2.1.3 Die Struktur einer Kultur
Tritt man nun von außen an eine Kultur heran, so kann man zunächst in ihren Institutionen und den Verhaltensweisen der Menschen nur ihre Oberflächenstruktur wahrnehmen. Erst nach längerer Zeit wird der Beobachter die Konzepte entdecken, die dieses Verhalten erklären und sinnvoll erscheinen lassen.
Dabei lassen sich verschiedene Ebenen einer Kultur unterscheiden, die wie die Schalen einer Zwiebel übereinanderliegen: Im Innersten wird eine Kultur von ihrer Weltanschauung gesteuert (Willowbank Report 1981, 312; Hiebert 1985, 45–48). Diese besteht aus den Grundannahmen, nach denen eine menschliche Gruppe die Welt interpretiert (Kraft 1996, 55). Diese Grundannahmen werden nicht hinterfragt und sind häufig, aber nicht notwendigerweise, religiöser Art (Willowbank Report 1981, 312; Kraft 1996, 53). Sie liefern das Erklärungsmuster für das Denken und Verhalten der Menschen (Kraft 1996, 52–53). Sie sind wie eine „Brille“, durch die die Mitglieder der Gruppe die Wirklichkeit wahrnehmen und interpretieren (Kraft 1996, 56), und wie eine „mentale Straßenkarte“, nach der sie ihr Verhalten ausrichten (Conn 1984, 15). Nach den Vorgaben dieses „philosophischen Rasters“ (Jacobs 1981, 133) organisiert ein Volk sein Leben und seine Erfahrungen. Das schließt die Muster für Persönlichkeitsmerkmale und den Gebrauch des Willens genauso ein wie Denk- und Gefühlsprozesse, Motivationsmuster und Beziehungen (Kraft 1996, 58–63).

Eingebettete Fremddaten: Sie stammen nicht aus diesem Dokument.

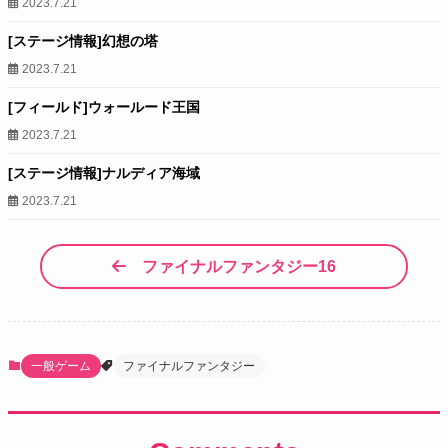
2023.7.21
[ステージ情報]幻想の塔
2023.7.21
[フィールド]ウォールード王国
2023.7.21
[ステージ情報]ナルディア海域
2023.7.21
ファイナルファンタジー16
一般ゲーム
ファイナルファンタジー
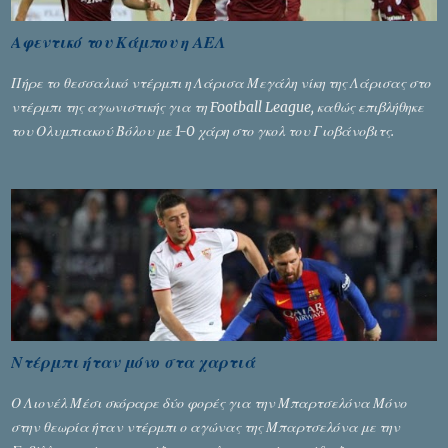
Αφεντικό του Κάμπου η ΑΕΛ
Πήρε το θεσσαλικό ντέρμπι η Λάρισα Μεγάλη νίκη της Λάρισας στο
ντέρμπι της αγωνιστικής για τη Football League, καθώς επιβλήθηκε
του Ολυμπιακού Βόλου με 1-0 χάρη στο γκολ του Γιοβάνοβιτς.
Ντέρμπι ήταν μόνο στα χαρτιά
Ο Λιονέλ Μέσι σκόραρε δύο φορές για την Μπαρτσελόνα Μόνο
στην θεωρία ήταν ντέρμπι ο αγώνας της Μπαρτσελόνα με την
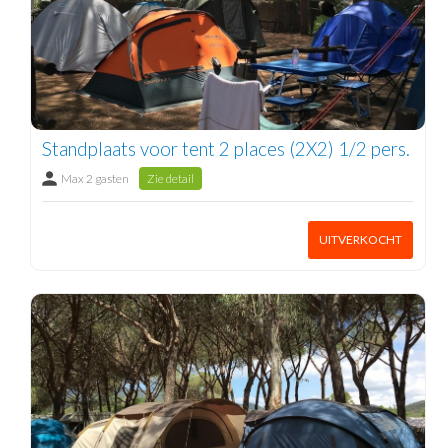
Standplaats voor tent 2 places (2X2) 1/2 pers.
Max 2 gasten
Zie detail
UITVERKOCHT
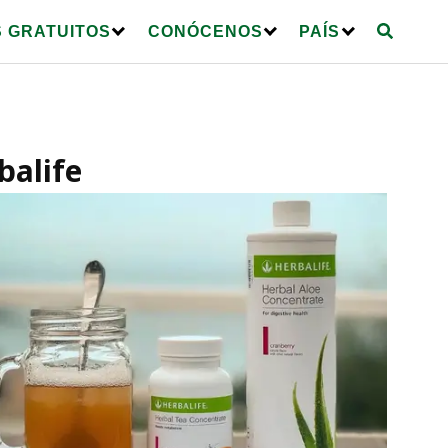
 GRATUITOS
CONÓCENOS
PAÍS
balife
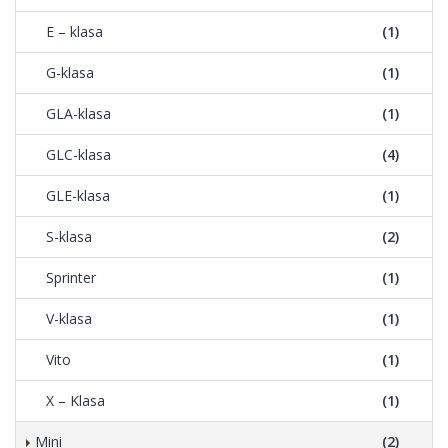
E – klasa
(1)
G-klasa
(1)
GLA-klasa
(1)
GLC-klasa
(4)
GLE-klasa
(1)
S-klasa
(2)
Sprinter
(1)
V-klasa
(1)
Vito
(1)
X – Klasa
(1)
Mini
(2)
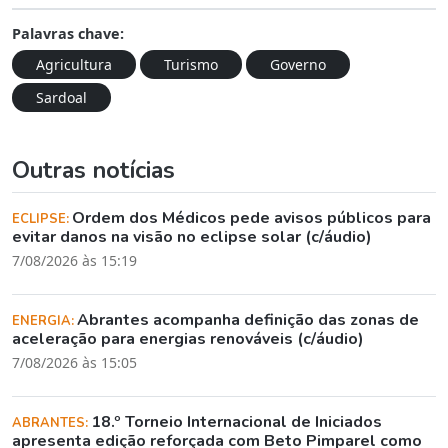
Palavras chave:
Agricultura
Turismo
Governo
Sardoal
Outras notícias
Ordem dos Médicos pede avisos públicos para
ECLIPSE:
evitar danos na visão no eclipse solar (c/áudio)
7/08/2026 às 15:19
Abrantes acompanha definição das zonas de
ENERGIA:
aceleração para energias renováveis (c/áudio)
7/08/2026 às 15:05
18.º Torneio Internacional de Iniciados
ABRANTES:
apresenta edição reforçada com Beto Pimparel como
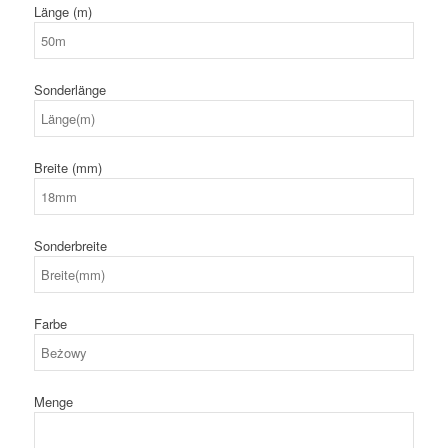
Länge (m)
Sonderlänge
Breite (mm)
Sonderbreite
Farbe
Menge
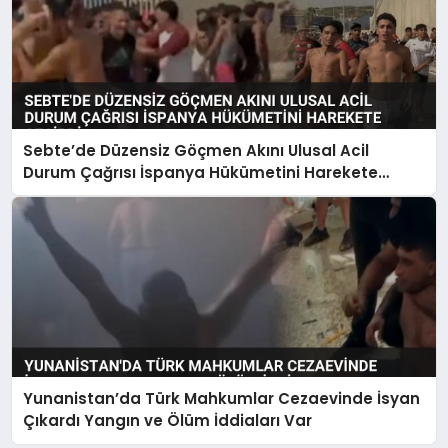
Sebte’de Düzensiz Göçmen Akını Ulusal Acil
Durum Çağrısı İspanya Hükümetini Harekete
Geçirdi
Yunanistan’da Türk Mahkumlar Cezaevinde İsyan
Çıkardı Yangın ve Ölüm İddiaları Var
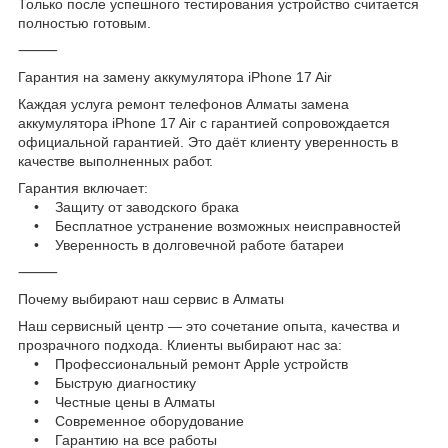
Только после успешного тестирования устройство считается
полностью готовым.
⸻
Гарантия на замену аккумулятора iPhone 17 Air
Каждая услуга ремонт телефонов Алматы замена
аккумулятора iPhone 17 Air с гарантией сопровождается
официальной гарантией. Это даёт клиенту уверенность в
качестве выполненных работ.
Гарантия включает:
• Защиту от заводского брака
• Бесплатное устранение возможных неисправностей
• Уверенность в долговечной работе батареи
⸻
Почему выбирают наш сервис в Алматы
Наш сервисный центр — это сочетание опыта, качества и
прозрачного подхода. Клиенты выбирают нас за:
• Профессиональный ремонт Apple устройств
• Быструю диагностику
• Честные цены в Алматы
• Современное оборудование
• Гарантию на все работы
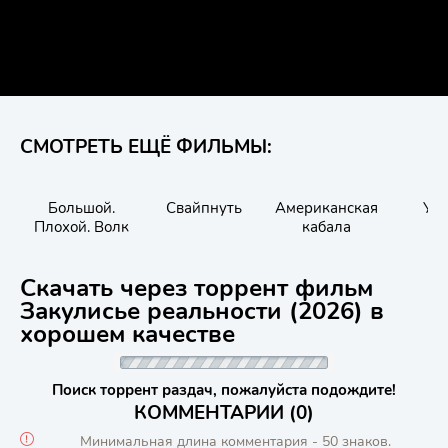
СМОТРЕТЬ ЕЩЁ ФИЛЬМЫ:
Большой.
Свайпнуть
Американская
Ур
Плохой. Волк
кабала
Скачать через торрент фильм
Закулисье реальности (2026) в
хорошем качестве
Поиск торрент раздач, пожалуйста подождите!
КОММЕНТАРИИ (0)
Минимальная длина комментария - 50 знаков.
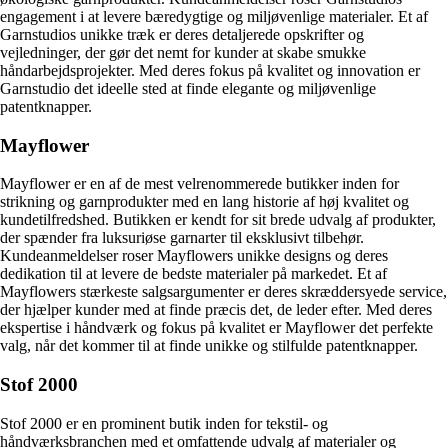
engagement i at levere bæredygtige og miljøvenlige materialer. Et af
Garnstudios unikke træk er deres detaljerede opskrifter og
vejledninger, der gør det nemt for kunder at skabe smukke
håndarbejdsprojekter. Med deres fokus på kvalitet og innovation er
Garnstudio det ideelle sted at finde elegante og miljøvenlige
patentknapper.
Mayflower
Mayflower er en af de mest velrenommerede butikker inden for
strikning og garnprodukter med en lang historie af høj kvalitet og
kundetilfredshed. Butikken er kendt for sit brede udvalg af produkter,
der spænder fra luksuriøse garnarter til eksklusivt tilbehør.
Kundeanmeldelser roser Mayflowers unikke designs og deres
dedikation til at levere de bedste materialer på markedet. Et af
Mayflowers stærkeste salgsargumenter er deres skræddersyede service,
der hjælper kunder med at finde præcis det, de leder efter. Med deres
ekspertise i håndværk og fokus på kvalitet er Mayflower det perfekte
valg, når det kommer til at finde unikke og stilfulde patentknapper.
Stof 2000
Stof 2000 er en prominent butik inden for tekstil- og
håndværksbranchen med et omfattende udvalg af materialer og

Aus der Weltanschauung gehen wiederum die Überzeugungen und Werte einer Gruppe hervor, die als „kollektive Zielsysteme“ (Pezaro 1991, 25) allem Handeln Sinn geben. Aus diesen legt eine Volksgruppe ihre gemeinsamen Handlungsrichtlinien in Normen und Regeln fest. Damit sind auch die Erwartungen klar definiert, die eine Gesellschaft an ihre Mitglieder hat (Kluckhohn und Kelly 1980, 104). Für den Fall der Nichteinhaltung drohen Strafen, vor allem soziale Ausgrenzung.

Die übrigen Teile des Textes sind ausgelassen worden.